PROVIDED PASSAGE:

While that is EXTREMELY too subtle for many, I think the people who read Stupefying Stories both as short story collections, in novel form, and on the webpage are looking for that kind of mental issue breaker.

The problem thus far, has been a perceived inconsistency of publication (of course the average consumer and writer is completely uninterested in the people behind the product. For them, life is “gimme, gimme, gimme, NOW!” When instant gratification of every whim isn’t granted, they CAN get all huffy and obnoxious and stomp off to find something “better”...which they won't...because most of what I see in the SF/F takes itself far too seriously.)

Just one example is SFWA. While the paucity of POC has existed oh, since Hugo Gernsback and Isaac Asimov and all the rest, the hue and cry to bring in writers of color has only reached a feverish pitch in the past two years. Prior to that, WOMEN had only barely been accepted into the hallowed halls of science fiction (they made better inroads in fantasy, but still…). Now that being friends and publishers of POC/GLBTQ/GQ is popular and our culture is attempting to make it NOT a crime to be associated with “them” by offering sweeping protection so everyone feels safe talking (some sincerely, some not-sincerely)...

THINGS TO DO:
1 > Rewrite the paragraph beginning "The problem thus far" from the passage about Stupefying Stories in fewer words, keeping its main points.
2 > From the passage about Stupefying Stories, reproduce word for word the section running from "Just one example" to "sincerely, some not-sincerely)...".

DATASET RECORDS:
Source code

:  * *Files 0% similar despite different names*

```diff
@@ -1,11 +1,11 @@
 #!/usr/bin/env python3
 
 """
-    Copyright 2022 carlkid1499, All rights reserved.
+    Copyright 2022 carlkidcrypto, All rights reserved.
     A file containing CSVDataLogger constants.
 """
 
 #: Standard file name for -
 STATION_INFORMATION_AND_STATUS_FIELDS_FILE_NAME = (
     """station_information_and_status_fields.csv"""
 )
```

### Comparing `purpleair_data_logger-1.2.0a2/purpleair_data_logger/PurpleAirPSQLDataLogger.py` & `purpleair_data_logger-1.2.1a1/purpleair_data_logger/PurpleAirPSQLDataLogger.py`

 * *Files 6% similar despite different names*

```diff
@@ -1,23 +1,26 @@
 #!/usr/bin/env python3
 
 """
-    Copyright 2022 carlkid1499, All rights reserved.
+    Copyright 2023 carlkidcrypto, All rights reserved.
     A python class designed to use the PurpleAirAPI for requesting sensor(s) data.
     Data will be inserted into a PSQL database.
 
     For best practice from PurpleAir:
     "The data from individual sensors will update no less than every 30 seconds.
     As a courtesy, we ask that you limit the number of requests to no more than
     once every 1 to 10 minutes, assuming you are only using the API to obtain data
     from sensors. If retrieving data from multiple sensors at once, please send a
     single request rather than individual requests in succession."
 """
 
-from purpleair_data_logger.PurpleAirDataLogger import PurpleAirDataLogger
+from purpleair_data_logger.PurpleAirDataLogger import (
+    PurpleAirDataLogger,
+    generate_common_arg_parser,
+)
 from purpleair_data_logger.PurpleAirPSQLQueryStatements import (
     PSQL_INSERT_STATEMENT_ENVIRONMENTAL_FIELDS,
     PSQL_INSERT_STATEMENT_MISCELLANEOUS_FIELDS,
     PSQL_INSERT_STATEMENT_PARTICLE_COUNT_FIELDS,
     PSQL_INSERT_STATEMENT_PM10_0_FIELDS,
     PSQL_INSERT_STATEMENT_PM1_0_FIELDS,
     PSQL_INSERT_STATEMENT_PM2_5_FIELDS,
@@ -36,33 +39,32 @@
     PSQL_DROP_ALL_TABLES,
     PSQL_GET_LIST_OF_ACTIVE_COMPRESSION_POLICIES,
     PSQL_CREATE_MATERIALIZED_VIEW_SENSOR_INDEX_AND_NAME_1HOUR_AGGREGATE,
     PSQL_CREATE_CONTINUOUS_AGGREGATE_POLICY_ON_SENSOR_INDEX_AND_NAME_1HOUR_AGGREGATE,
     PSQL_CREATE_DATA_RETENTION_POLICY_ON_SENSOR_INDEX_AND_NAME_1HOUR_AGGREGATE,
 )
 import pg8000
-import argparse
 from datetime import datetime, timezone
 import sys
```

ANSWERS PER TASK:
1 > The main problem so far has been a perceived inconsistency of publication. Most consumers and writers don't care about the people behind the product and expect instant gratification. When they don't get it, they may get huffy and leave to find something "better," which they won't find, because most of what is seen in SF/F takes itself far too seriously.

2 >
Just one example is SFWA. While the paucity of POC has existed oh, since Hugo Gernsback and Isaac Asimov and all the rest, the hue and cry to bring in writers of color has only reached a feverish pitch in the past two years. Prior to that, WOMEN had only barely been accepted into the hallowed halls of science fiction (they made better inroads in fantasy, but still…). Now that being friends and publishers of POC/GLBTQ/GQ is popular and our culture is attempting to make it NOT a crime to be associated with “them” by offering sweeping protection so everyone feels safe talking (some sincerely, some not-sincerely)...